▶
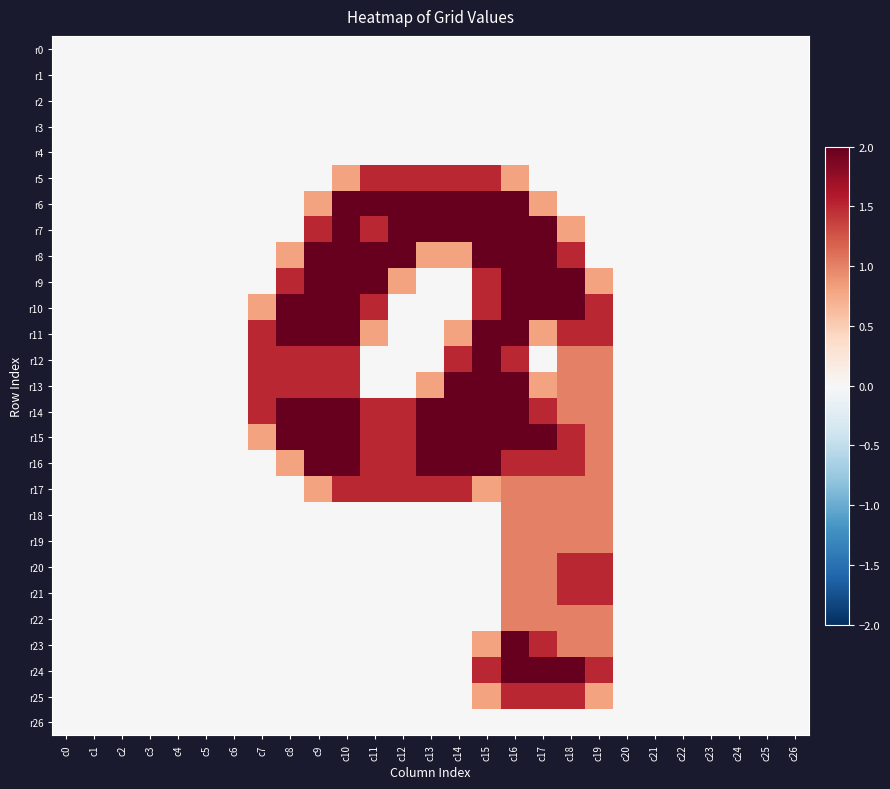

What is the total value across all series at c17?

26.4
◀
▶
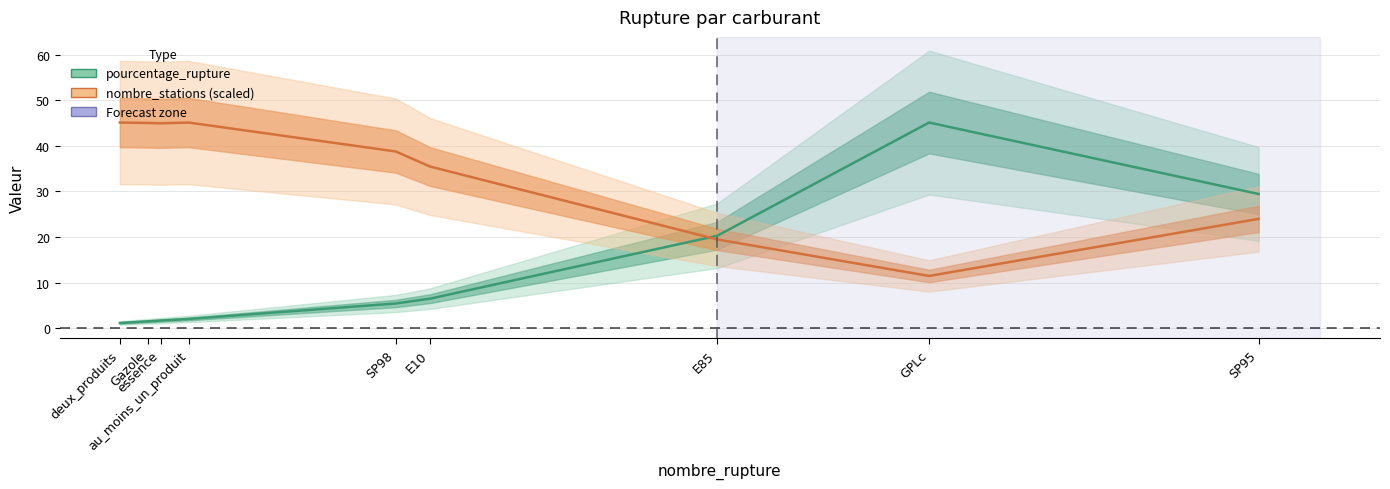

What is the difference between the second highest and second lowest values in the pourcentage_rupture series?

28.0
◀
▶
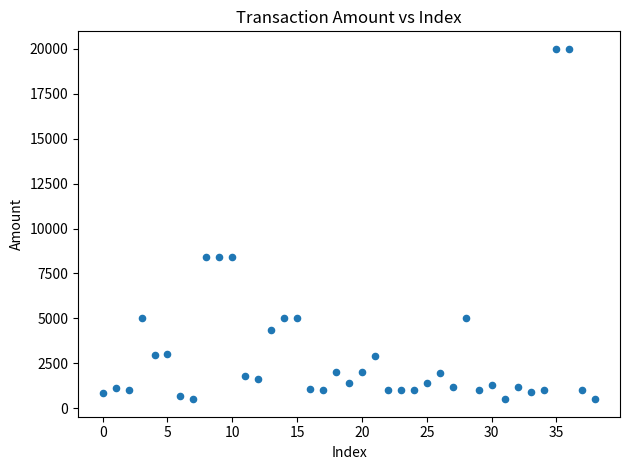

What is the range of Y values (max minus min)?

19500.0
◀
Requirement: Show every line from the entries above that contains the string "values", copying each line in full and treating uppercase and lowercase letters as different.

Answer:
What is the difference between the second highest and second lowest values in the pourcentage_rupture series?
What is the range of Y values (max minus min)?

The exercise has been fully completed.